Quoted passage:
====================
Using Batterymon, I was able to test the discharge rate at certain conditions and estimate how long the laptop would last under those conditions. Wifi and Bluetooth were on for all situations and the volume was set at 50%. Here are my results:
- Power saver mode, full brightness, idle – 7.1W – 6.1 hours
- Power saver mode, 30% brightness, idle – 5.4W – 8.0 hours
- Balanced mode, 20% brightness, surfing the web on chrome – 10W – 4.3 hours
- Balanced 30% brightness, surfing the web on IE – 7.5W – 5.7 hours
- Balanced 30% watching a 720p movie in Youtube IE – 8.5W – 5.05 hours
- Balanced 30% watching Netflix on 1080p in Chrome – 10W – 4.3 hours
- Power Saver 30% watching Netflix on 1080p in Chrome – 9W – 4.8 hours
Other notable things
The bios has a few features worth noting. First, it’s touch enabled, so no need for the keyboard, not that it should be an issue. In Power Management, you have the option to wake on LAN, keyboard or critical battery. You can also set the laptop to power on when opening the lid, which is off by default. There is also a battery saver mode for the SATA drive, which I never tested but will undoubtedly lower performance to increase battery life. Everything else is pretty typical for what you’d expect to see in a laptop.
The power adapter is about as small and light as they get. I’ve been seeing these same bricks more often lately, with the same specs but different branding. The HP Spectre power brick, for example, looks identical. The connection to the laptop is properly sized, but the 90° angle might get in the way of your Ethernet connection, so you might be flipping it around sometimes.
Price and availability
The model in this review can be purchased at a few online retailers and all their prices have seemed to drop drastically over the past few weeks. Amazon currently has them on sale for roughly $450, which is an appropriate price, in my opinion. Follow this link for up-to-date prices at the time you’re reading this post.
When it comes to buying a laptop, I tend to rely on a couple features the most: the keyboard and the screen. They are the parts you look at and touch every day and there’s no substitute for them without using external sources. This machine excels with the screen, but lacks in the typing department. If it wasn’t for the keyboard, I would probably recommend it to everyone, but that really is its fatal flaw.
If you can live with it though, Toshiba has managed to pack quite a bit of highlights into this package. You get an unique looking machine, if you’re into that, with a Broadwell i5, a decent trackpad and a very nice FHD touchscreen. And let’s not forget that cleverly placed memory card slot. Pop in an SSD and 4 more GB or Ram and you’ll have a pretty efficient machine that can do some semi-heavy work – including professional photo editing.
The Satellite S55t is a decent pick for the money, but only if you don’t plan to do a lot of typing on it
The ideal buyer for this laptop is going to be someone who does a lot of Internet surfing, media consumption and even graphic arts work. If you type a lot and type well, this isn’t for you. But if you’re not a typist and you mostly type in the light, I think you could squeeze this one by, based on the price.
One thing is for sure, whoever plans on buying this should be the type of person that takes care of their laptop. The flimsy bottom, scratch prone aluminum lid and the dust traps are going to look real ugly, fast, if you don’t treat it well. My two cents.
====================
Source data:
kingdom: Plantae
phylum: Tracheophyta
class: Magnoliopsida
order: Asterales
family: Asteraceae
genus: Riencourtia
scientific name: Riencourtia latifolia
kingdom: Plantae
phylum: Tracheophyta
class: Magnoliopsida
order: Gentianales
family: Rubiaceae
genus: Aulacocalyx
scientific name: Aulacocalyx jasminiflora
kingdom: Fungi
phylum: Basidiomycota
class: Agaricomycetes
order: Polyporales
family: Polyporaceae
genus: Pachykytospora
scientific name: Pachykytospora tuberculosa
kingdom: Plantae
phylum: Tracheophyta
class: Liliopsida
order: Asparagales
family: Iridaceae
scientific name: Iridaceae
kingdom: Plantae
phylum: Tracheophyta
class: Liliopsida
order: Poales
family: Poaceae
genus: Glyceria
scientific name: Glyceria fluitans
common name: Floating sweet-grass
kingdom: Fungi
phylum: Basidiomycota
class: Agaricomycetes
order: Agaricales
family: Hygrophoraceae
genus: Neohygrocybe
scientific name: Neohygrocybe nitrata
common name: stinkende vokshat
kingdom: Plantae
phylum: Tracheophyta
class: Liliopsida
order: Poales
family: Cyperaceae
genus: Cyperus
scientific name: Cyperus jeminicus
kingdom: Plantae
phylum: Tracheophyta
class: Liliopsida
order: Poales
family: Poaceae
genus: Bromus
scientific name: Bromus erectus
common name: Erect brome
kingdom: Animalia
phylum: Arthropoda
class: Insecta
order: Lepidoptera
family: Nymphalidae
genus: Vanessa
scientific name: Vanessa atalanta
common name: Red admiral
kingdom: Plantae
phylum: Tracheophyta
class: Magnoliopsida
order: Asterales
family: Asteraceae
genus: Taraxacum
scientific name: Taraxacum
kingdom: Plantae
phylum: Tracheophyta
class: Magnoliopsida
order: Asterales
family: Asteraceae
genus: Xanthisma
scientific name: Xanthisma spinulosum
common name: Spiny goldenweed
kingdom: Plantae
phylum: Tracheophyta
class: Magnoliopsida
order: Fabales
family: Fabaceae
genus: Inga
====================
Brief A: In the laptop review, copy everything from "Price and availability" down to "its fatal flaw.", substituting "Newegg" for "Amazon".
Brief B: According to the laptop review, what estimated battery life did the laptop reach in power saver mode at 30% brightness while idle?

Answer A:
Price and availability
The model in this review can be purchased at a few online retailers and all their prices have seemed to drop drastically over the past few weeks. Newegg currently has them on sale for roughly $450, which is an appropriate price, in my opinion. Follow this link for up-to-date prices at the time you’re reading this post.
When it comes to buying a laptop, I tend to rely on a couple features the most: the keyboard and the screen. They are the parts you look at and touch every day and there’s no substitute for them without using external sources. This machine excels with the screen, but lacks in the typing department. If it wasn’t for the keyboard, I would probably recommend it to everyone, but that really is its fatal flaw.

Answer B: 8.0 hours, at a discharge rate of 5.4W.